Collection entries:

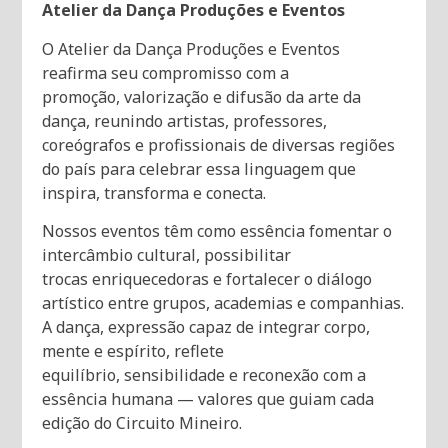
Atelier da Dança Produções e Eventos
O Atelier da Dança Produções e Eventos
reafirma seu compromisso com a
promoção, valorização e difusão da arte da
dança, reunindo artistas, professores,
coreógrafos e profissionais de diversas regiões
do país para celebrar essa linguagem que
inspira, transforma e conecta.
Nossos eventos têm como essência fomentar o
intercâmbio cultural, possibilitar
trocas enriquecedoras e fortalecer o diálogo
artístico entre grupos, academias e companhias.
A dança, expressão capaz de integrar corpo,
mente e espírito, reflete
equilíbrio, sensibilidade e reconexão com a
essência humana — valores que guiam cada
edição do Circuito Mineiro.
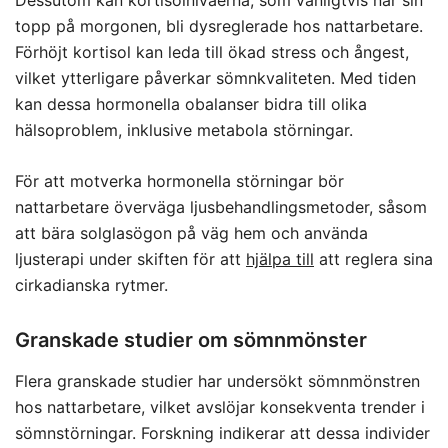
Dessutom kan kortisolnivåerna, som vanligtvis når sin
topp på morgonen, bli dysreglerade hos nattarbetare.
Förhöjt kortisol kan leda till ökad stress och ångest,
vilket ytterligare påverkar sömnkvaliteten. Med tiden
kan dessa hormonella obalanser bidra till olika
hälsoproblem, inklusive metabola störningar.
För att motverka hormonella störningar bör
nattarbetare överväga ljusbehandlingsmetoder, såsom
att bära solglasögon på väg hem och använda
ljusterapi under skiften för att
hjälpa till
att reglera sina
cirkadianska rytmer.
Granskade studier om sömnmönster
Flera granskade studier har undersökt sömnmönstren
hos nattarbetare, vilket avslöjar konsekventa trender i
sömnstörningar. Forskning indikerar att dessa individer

**Request:** Copy the entries exactly. Leave the pictures out.

**Task response:**
Atelier da Dança Produções e Eventos
O Atelier da Dança Produções e Eventos
reafirma seu compromisso com a
promoção, valorização e difusão da arte da
dança, reunindo artistas, professores,
coreógrafos e profissionais de diversas regiões
do país para celebrar essa linguagem que
inspira, transforma e conecta.
Nossos eventos têm como essência fomentar o
intercâmbio cultural, possibilitar
trocas enriquecedoras e fortalecer o diálogo
artístico entre grupos, academias e companhias.
A dança, expressão capaz de integrar corpo,
mente e espírito, reflete
equilíbrio, sensibilidade e reconexão com a
essência humana — valores que guiam cada
edição do Circuito Mineiro.
Dessutom kan kortisolnivåerna, som vanligtvis når sin
topp på morgonen, bli dysreglerade hos nattarbetare.
Förhöjt kortisol kan leda till ökad stress och ångest,
vilket ytterligare påverkar sömnkvaliteten. Med tiden
kan dessa hormonella obalanser bidra till olika
hälsoproblem, inklusive metabola störningar.
För att motverka hormonella störningar bör
nattarbetare överväga ljusbehandlingsmetoder, såsom
att bära solglasögon på väg hem och använda
ljusterapi under skiften för att
hjälpa till
att reglera sina
cirkadianska rytmer.
Granskade studier om sömnmönster
Flera granskade studier har undersökt sömnmönstren
hos nattarbetare, vilket avslöjar konsekventa trender i
sömnstörningar. Forskning indikerar att dessa individer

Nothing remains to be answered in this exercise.